Pensions Doctor: our reader is worried their retirement pot will suffer because of Serps

Pensions Doctor

Write to Pensions Doctor with your pension problem: pensionsdoctor@telegraph.co.uk. Columns are published weekly

Dear Becky,

I started work in 1988 and I’m sure I was contracted out. As a result, I expect to be paid less in my state pension.

I’ve stopped working, but I am 10 years away from state retirement age. Can I make additional payments to HMRC to increase my state pension?

Regards,
James

Dear James,

Your uncertainty over whether you were contracted out but suspicion that you were is, I am sure, familiar to many.

I’ve had several questions relating to contracting out lately, so it’s worth going through the details.

Contracting out of the State Earnings-Related Pension Scheme (Serps) was an option offered to workers in some circumstances before 2016. It enabled you (and your employer) to pay less in National Insurance contributions, which reduced the state pension you would get, but increased how much you would get from your workplace pension.

According to the Government, most people were contracted out at some point in their lives, through final salary or career-average salary schemes or through personal or stakeholder pensions.

Anyone who isn’t sure if they were contracted out with any old employers can check old payslips, if they still have them. Any with the letters D, E, L, N or O on the National Insurance line are a giveaway that you were contracted out.

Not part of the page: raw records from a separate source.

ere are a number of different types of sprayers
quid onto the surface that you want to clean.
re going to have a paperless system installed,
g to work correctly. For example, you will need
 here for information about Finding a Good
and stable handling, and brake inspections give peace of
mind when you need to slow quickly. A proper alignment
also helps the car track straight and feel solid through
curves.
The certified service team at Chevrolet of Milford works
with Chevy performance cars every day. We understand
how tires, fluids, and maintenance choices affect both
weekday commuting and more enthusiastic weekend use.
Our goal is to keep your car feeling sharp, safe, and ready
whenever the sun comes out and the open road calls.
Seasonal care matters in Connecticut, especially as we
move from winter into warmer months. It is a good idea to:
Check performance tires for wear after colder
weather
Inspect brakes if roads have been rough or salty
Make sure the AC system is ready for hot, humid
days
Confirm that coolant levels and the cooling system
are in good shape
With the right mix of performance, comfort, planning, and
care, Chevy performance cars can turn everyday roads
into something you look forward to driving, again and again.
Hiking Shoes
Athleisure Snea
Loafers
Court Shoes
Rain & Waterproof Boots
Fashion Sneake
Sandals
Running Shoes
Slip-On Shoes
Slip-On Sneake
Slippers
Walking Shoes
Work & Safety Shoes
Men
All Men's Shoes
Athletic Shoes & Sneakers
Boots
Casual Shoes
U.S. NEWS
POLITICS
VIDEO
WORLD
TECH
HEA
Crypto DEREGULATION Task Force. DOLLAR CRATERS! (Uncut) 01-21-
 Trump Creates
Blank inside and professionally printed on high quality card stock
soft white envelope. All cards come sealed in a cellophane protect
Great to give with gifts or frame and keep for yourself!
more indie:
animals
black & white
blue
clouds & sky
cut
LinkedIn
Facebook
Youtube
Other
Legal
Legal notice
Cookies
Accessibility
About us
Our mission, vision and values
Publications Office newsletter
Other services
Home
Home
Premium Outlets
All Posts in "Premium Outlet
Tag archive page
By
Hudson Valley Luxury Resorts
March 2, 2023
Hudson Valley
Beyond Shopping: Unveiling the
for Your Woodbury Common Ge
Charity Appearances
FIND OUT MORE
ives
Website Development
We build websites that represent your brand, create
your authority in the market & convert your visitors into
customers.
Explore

The idea was that although your state pension entitlement would be lower, the increase to your workplace pension would make up for it. The extra amount in your workplace pension from being contracted out was called the “Cope” amount – the contracted out pension equivalent.

You’d like to boost your state pension. The only way to do so is to pay voluntary contributions to make up for missing years.

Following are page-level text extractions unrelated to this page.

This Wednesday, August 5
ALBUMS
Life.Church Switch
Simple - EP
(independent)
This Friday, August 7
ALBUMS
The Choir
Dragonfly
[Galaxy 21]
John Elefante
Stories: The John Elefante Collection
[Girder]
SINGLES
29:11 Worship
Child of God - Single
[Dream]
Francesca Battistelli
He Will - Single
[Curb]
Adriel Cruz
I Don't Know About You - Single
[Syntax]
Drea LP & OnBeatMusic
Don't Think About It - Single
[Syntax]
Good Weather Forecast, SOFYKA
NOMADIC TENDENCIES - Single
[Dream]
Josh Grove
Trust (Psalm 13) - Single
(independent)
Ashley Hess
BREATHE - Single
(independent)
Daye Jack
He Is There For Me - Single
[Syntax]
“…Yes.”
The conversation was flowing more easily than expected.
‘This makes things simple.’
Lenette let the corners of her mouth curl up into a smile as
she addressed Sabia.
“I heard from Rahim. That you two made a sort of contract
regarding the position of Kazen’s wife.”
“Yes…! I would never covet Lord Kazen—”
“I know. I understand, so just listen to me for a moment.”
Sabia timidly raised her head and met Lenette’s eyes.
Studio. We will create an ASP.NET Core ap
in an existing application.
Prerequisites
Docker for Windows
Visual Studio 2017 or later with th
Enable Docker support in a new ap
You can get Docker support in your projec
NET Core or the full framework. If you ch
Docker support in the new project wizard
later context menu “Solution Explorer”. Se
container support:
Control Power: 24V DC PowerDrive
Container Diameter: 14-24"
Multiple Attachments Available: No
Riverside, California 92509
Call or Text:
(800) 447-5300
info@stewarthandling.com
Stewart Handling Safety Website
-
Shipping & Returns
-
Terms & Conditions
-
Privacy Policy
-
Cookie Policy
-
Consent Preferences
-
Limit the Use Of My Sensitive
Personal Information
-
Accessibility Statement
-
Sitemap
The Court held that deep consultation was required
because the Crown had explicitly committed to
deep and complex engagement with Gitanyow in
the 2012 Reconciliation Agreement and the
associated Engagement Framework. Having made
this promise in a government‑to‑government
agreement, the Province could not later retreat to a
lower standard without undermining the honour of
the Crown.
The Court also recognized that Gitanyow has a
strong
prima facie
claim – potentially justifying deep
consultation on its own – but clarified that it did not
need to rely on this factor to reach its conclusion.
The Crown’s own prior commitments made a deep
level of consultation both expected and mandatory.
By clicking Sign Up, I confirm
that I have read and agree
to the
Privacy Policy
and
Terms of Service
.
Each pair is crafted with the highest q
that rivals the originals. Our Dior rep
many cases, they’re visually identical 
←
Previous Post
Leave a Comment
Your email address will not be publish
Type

In theory this is possible even for those who were contracted out. There is nothing in the rules to say someone who was contracted out and therefore paid less National Insurance cannot buy extra state pension years later on, but that’s only if there are gaps in your record.

Unfortunately, you can’t top up your state pension to make up for the amount that went into your workplace scheme through contracting out.

Even with the full number of 35 qualifying years, your state pension will still be lower than it would be if you hadn’t contracted out (although your workplace pension would probably be lower if you hadn’t contracted out).

You said you started work in 1988, which means you might already have worked for 35 qualifying years – the number needed for you to have your full state pension entitlement, which in your case would be minus any amount missing from being contracted out. If you already have a full National Insurance record, with no missing years, you won’t need to make voluntary contributions.

If there are any gaps in your record, perhaps because you earned less than the “lower earnings limit” for a time, you might be able to buy these missing years, depending on when they were.

The Government set a deadline to allow people with missing years going back to 2006 to make contributions for those years and has extended it to 2025.

Check your National Insurance record. This will tell you if you have any missing years in the period for which you are allowed to make voluntary contributions, and whether you would be able to boost your state pension for these years if needed.

As you have 10 years left until you reach state pension age, you could alternatively work more years to get up to the 35 needed, if you are short of years, rather than having to make voluntary contributions.